### Try it:
Copy every record exactly, leaving the pictures out.

== Data to use

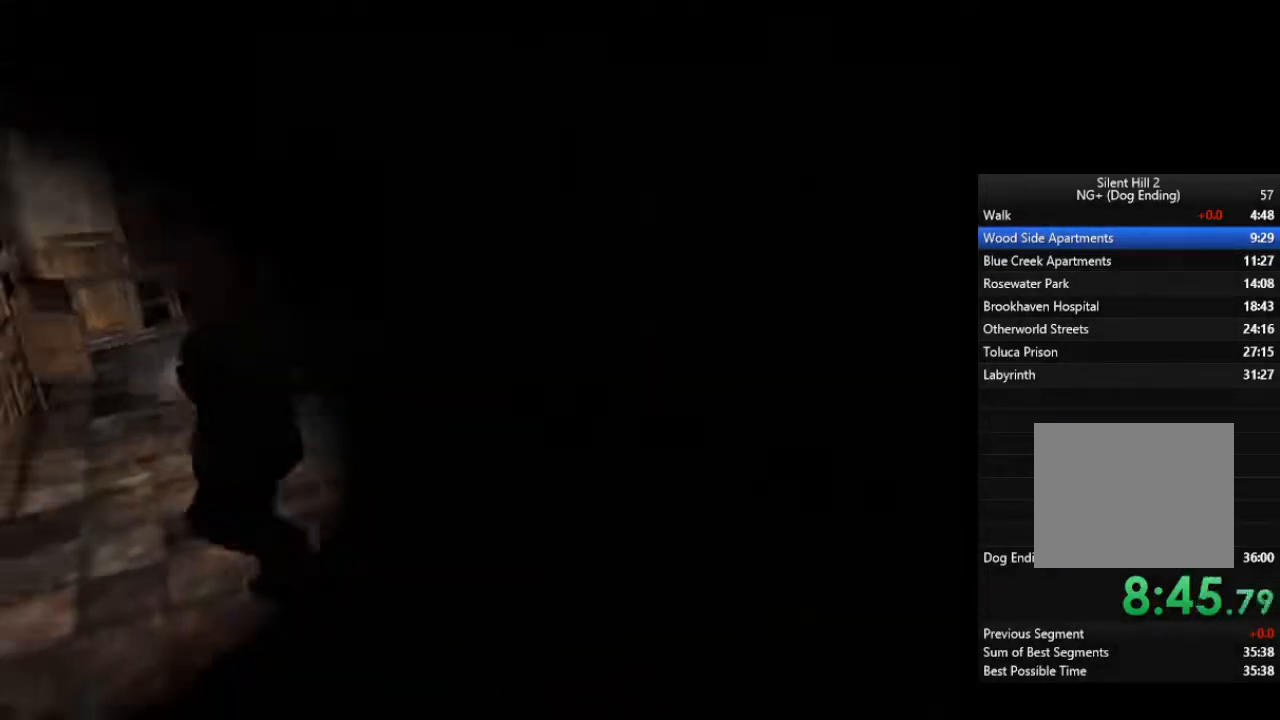
{"buttons": ["CROSS"], "left_stick": "left", "right_stick": "center", "events": [[33, "CROSS", "down"], [67, "CROSS", "up"], [133, "CROSS", "down"], [200, "CROSS", "up"], [267, "CROSS", "down"], [300, "CROSS", "up"], [367, "CROSS", "down"], [400, "CROSS", "up"], [467, "CROSS", "down"]]}
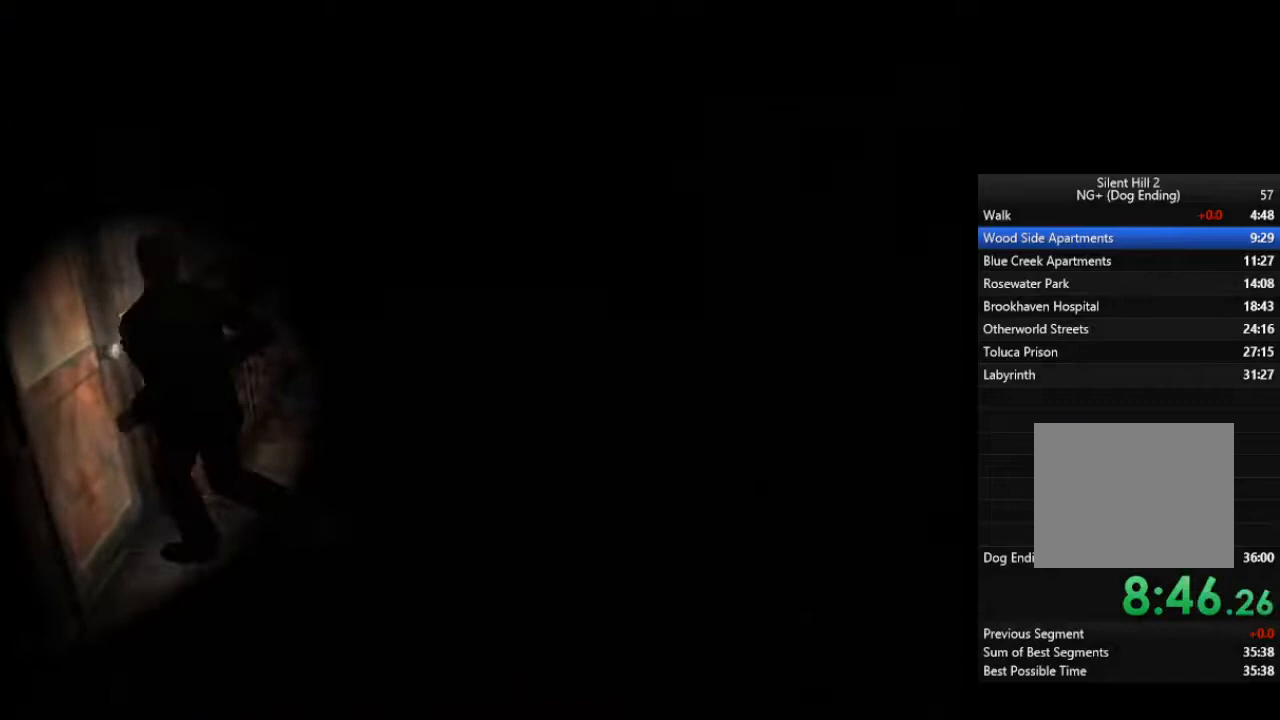
{"buttons": [], "left_stick": "left", "right_stick": "center", "events": [[33, "CROSS", "up"], [100, "CROSS", "down"], [167, "CROSS", "up"]]}
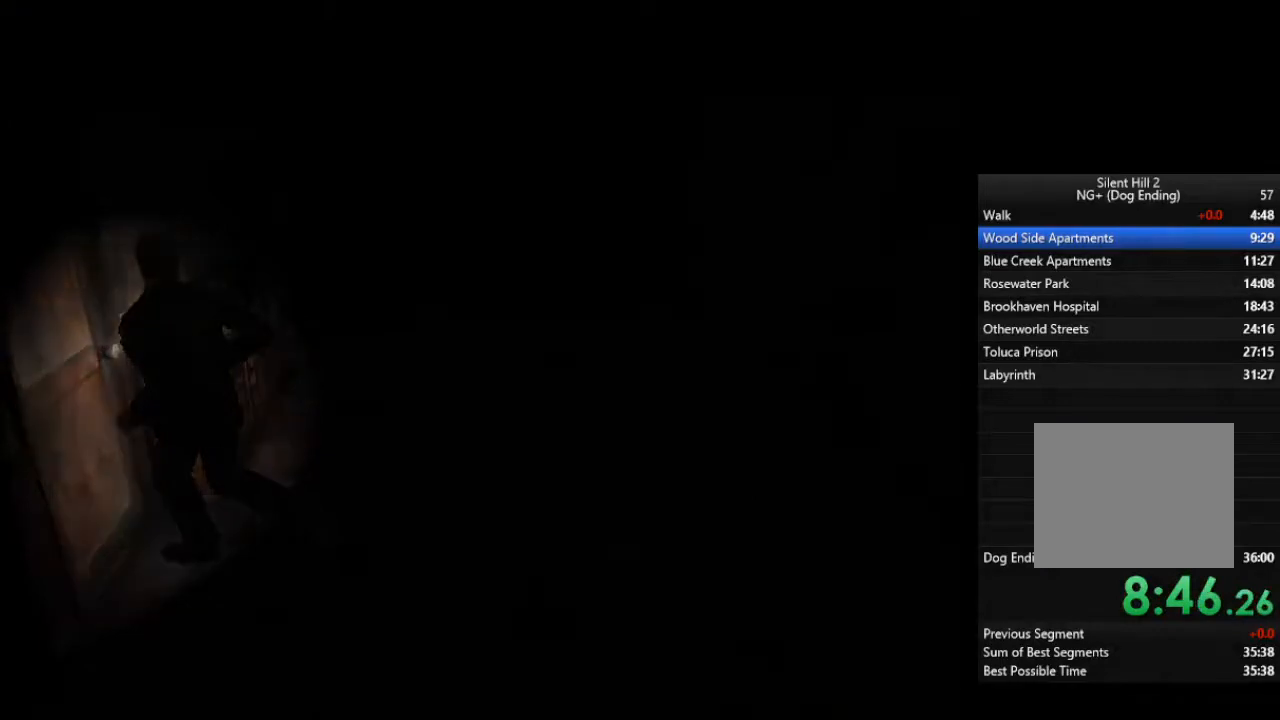
{"buttons": [], "left_stick": "left", "right_stick": "center", "events": []}
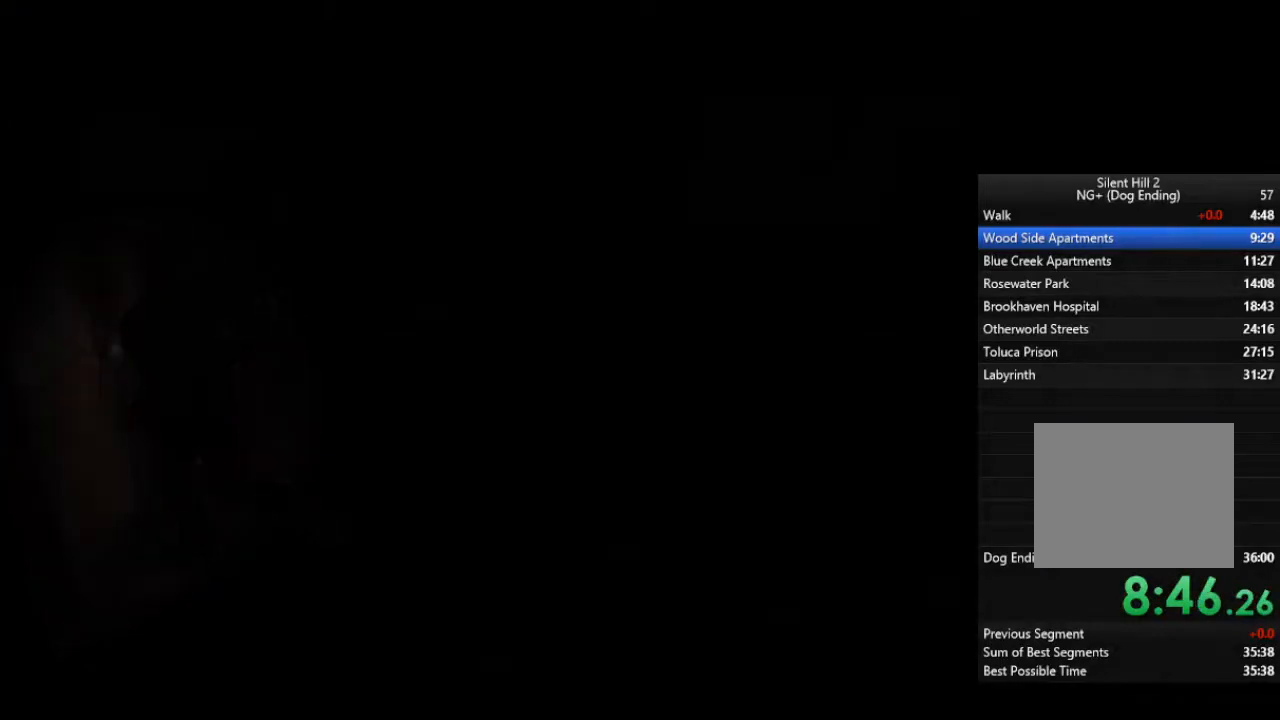
{"buttons": [], "left_stick": "center", "right_stick": "center", "events": [[167, "left_stick", "center"]]}
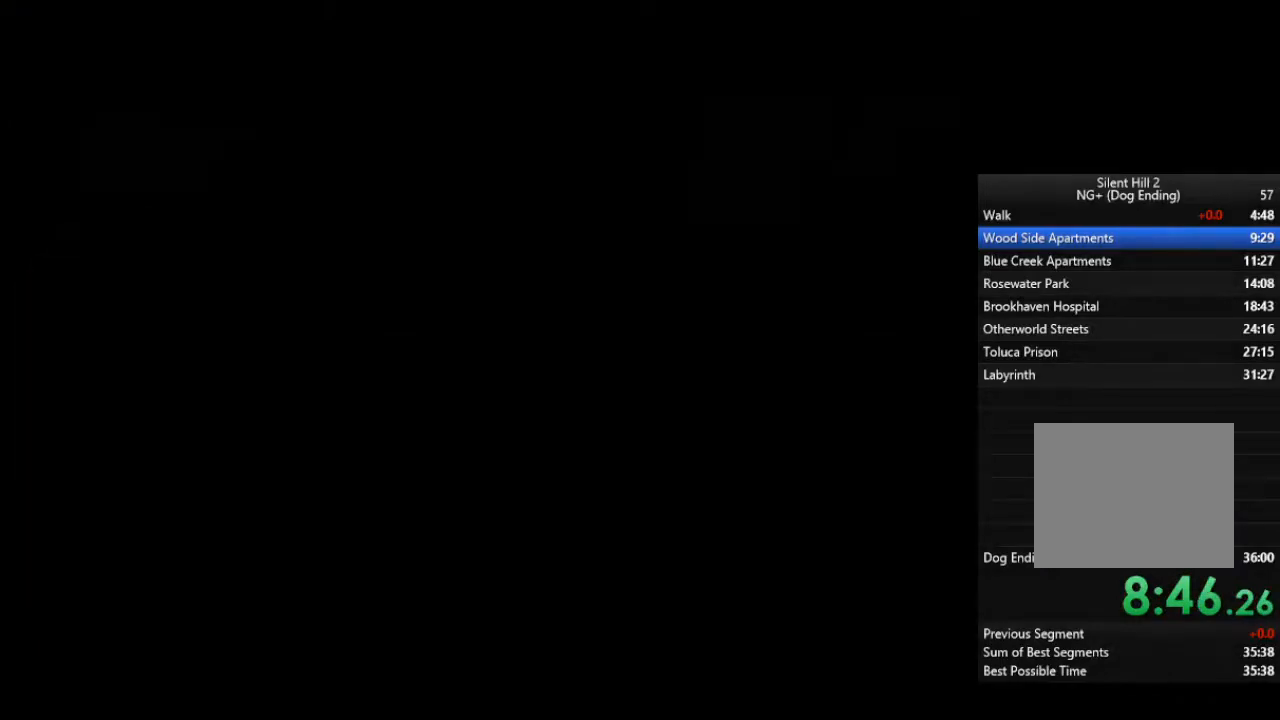
{"buttons": [], "left_stick": "down-left", "right_stick": "center", "events": [[33, "left_stick", "down-left"]]}
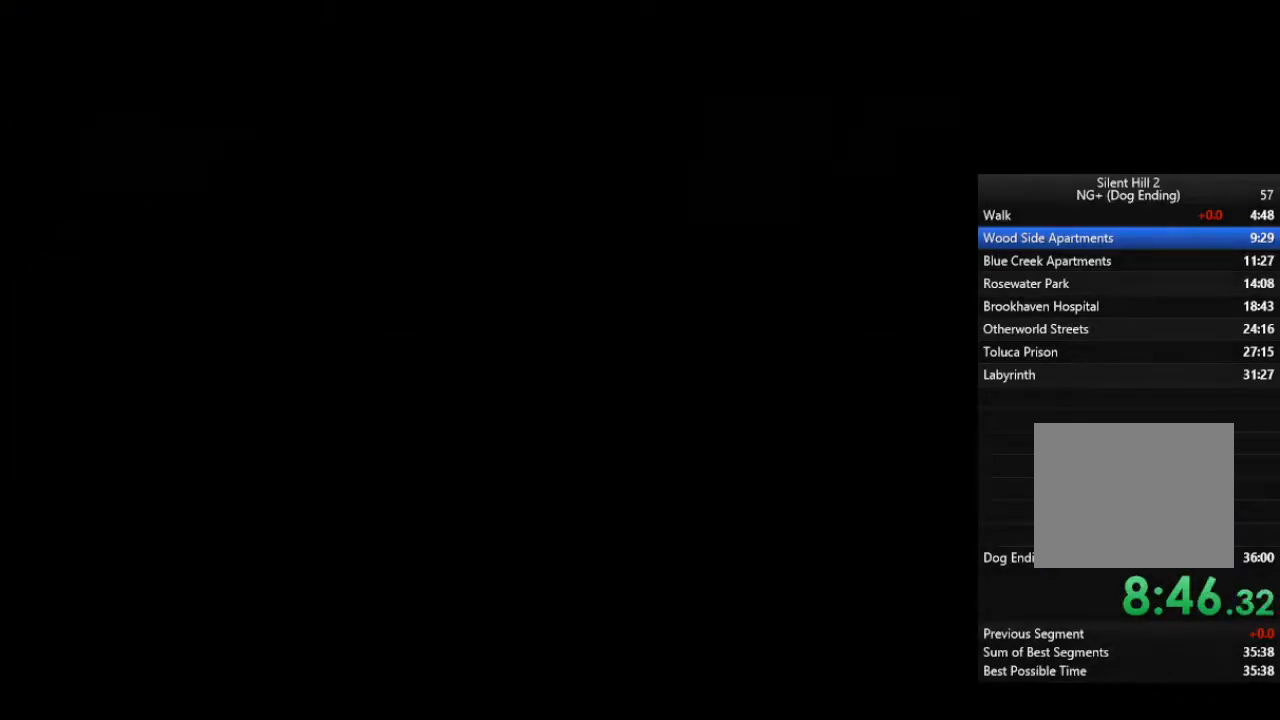
{"buttons": [], "left_stick": "down-left", "right_stick": "center", "events": []}
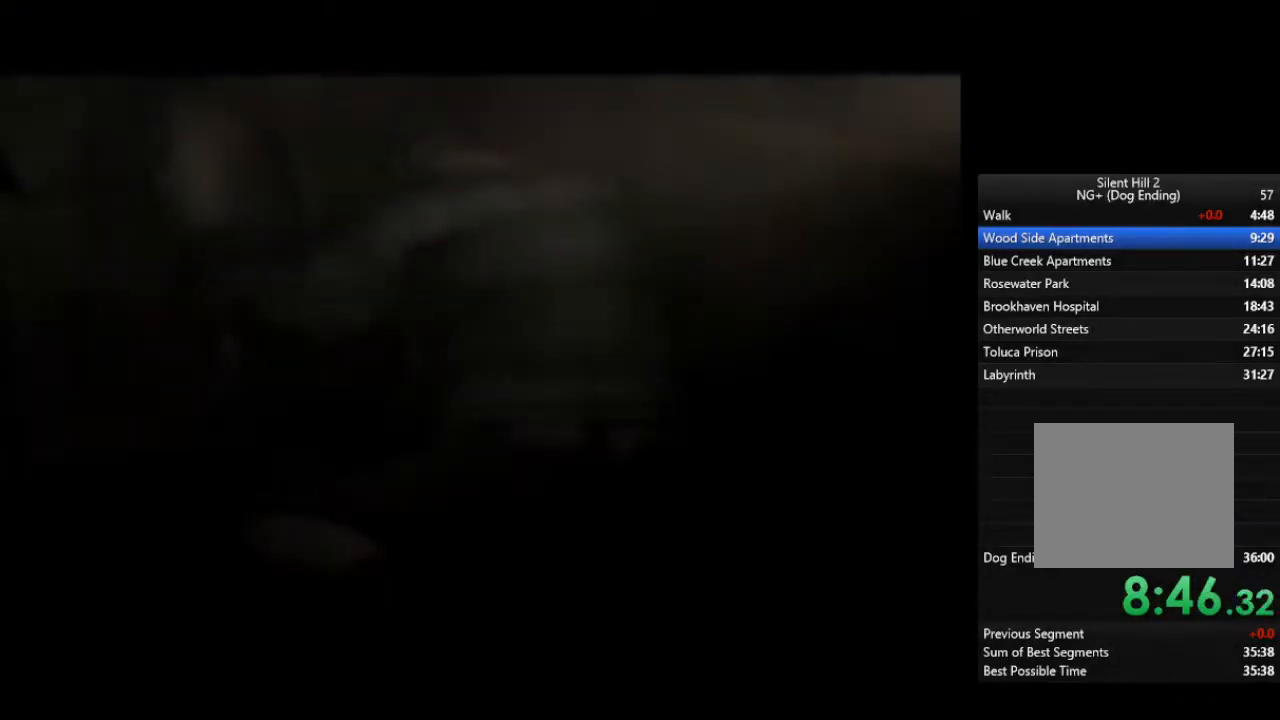
{"buttons": [], "left_stick": "down-left", "right_stick": "center", "events": [[100, "R2", "down"], [200, "R2", "up"]]}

====

### Problem solution:
{"buttons": ["CROSS"], "left_stick": "left", "right_stick": "center", "events": [[33, "CROSS", "down"], [67, "CROSS", "up"], [133, "CROSS", "down"], [200, "CROSS", "up"], [267, "CROSS", "down"], [300, "CROSS", "up"], [367, "CROSS", "down"], [400, "CROSS", "up"], [467, "CROSS", "down"]]}
{"buttons": [], "left_stick": "left", "right_stick": "center", "events": [[33, "CROSS", "up"], [100, "CROSS", "down"], [167, "CROSS", "up"]]}
{"buttons": [], "left_stick": "left", "right_stick": "center", "events": []}
{"buttons": [], "left_stick": "center", "right_stick": "center", "events": [[167, "left_stick", "center"]]}
{"buttons": [], "left_stick": "down-left", "right_stick": "center", "events": [[33, "left_stick", "down-left"]]}
{"buttons": [], "left_stick": "down-left", "right_stick": "center", "events": []}
{"buttons": [], "left_stick": "down-left", "right_stick": "center", "events": [[100, "R2", "down"], [200, "R2", "up"]]}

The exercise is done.